[Records from a data source]
******

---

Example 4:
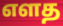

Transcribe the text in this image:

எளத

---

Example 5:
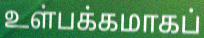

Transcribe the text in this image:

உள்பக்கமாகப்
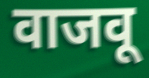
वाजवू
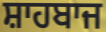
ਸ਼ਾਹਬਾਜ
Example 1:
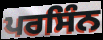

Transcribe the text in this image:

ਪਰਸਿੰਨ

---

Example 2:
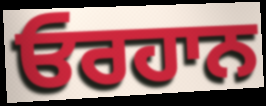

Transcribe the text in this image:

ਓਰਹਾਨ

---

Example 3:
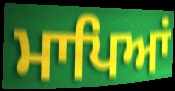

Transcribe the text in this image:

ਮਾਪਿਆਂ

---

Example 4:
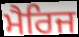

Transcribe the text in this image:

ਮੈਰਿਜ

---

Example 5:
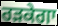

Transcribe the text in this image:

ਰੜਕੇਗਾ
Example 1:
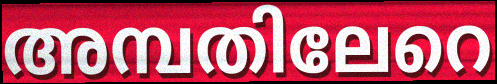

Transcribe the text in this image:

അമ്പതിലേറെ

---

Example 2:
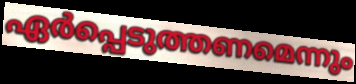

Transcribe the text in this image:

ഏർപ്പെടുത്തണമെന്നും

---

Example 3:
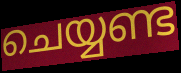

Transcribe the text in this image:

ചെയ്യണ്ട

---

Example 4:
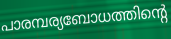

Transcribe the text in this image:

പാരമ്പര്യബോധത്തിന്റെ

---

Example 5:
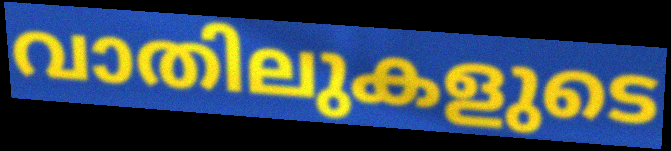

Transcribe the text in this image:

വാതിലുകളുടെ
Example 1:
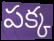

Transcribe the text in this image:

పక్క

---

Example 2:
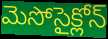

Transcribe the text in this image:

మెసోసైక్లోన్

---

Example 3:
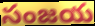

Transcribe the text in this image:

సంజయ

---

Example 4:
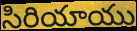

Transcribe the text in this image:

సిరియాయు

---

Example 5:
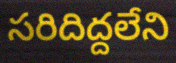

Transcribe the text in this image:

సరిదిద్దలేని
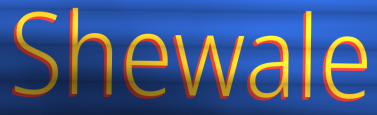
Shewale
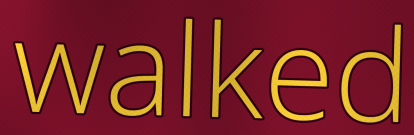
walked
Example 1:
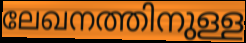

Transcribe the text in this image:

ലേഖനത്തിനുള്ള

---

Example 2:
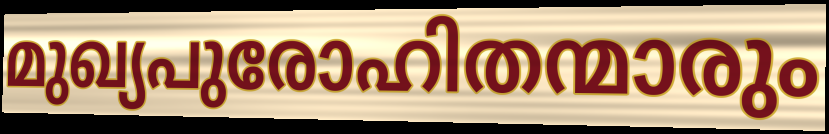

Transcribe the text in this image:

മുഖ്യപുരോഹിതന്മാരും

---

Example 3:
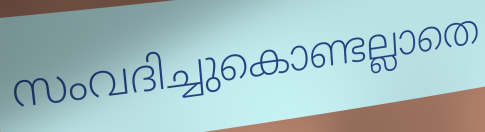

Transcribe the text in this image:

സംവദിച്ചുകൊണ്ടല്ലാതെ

******

Return each record as written, minus its images.

---

Example 4:

Transcribe the text in this image:

எளத

---

Example 5:

Transcribe the text in this image:

உள்பக்கமாகப்
वाजवू
ਸ਼ਾਹਬਾਜ
Example 1:

Transcribe the text in this image:

ਪਰਸਿੰਨ

---

Example 2:

Transcribe the text in this image:

ਓਰਹਾਨ

---

Example 3:

Transcribe the text in this image:

ਮਾਪਿਆਂ

---

Example 4:

Transcribe the text in this image:

ਮੈਰਿਜ

---

Example 5:

Transcribe the text in this image:

ਰੜਕੇਗਾ
Example 1:

Transcribe the text in this image:

അമ്പതിലേറെ

---

Example 2:

Transcribe the text in this image:

ഏർപ്പെടുത്തണമെന്നും

---

Example 3:

Transcribe the text in this image:

ചെയ്യണ്ട

---

Example 4:

Transcribe the text in this image:

പാരമ്പര്യബോധത്തിന്റെ

---

Example 5:

Transcribe the text in this image:

വാതിലുകളുടെ
Example 1:

Transcribe the text in this image:

పక్క

---

Example 2:

Transcribe the text in this image:

మెసోసైక్లోన్

---

Example 3:

Transcribe the text in this image:

సంజయ

---

Example 4:

Transcribe the text in this image:

సిరియాయు

---

Example 5:

Transcribe the text in this image:

సరిదిద్దలేని
Shewale
walked
Example 1:

Transcribe the text in this image:

ലേഖനത്തിനുള്ള

---

Example 2:

Transcribe the text in this image:

മുഖ്യപുരോഹിതന്മാരും

---

Example 3:

Transcribe the text in this image:

സംവദിച്ചുകൊണ്ടല്ലാതെ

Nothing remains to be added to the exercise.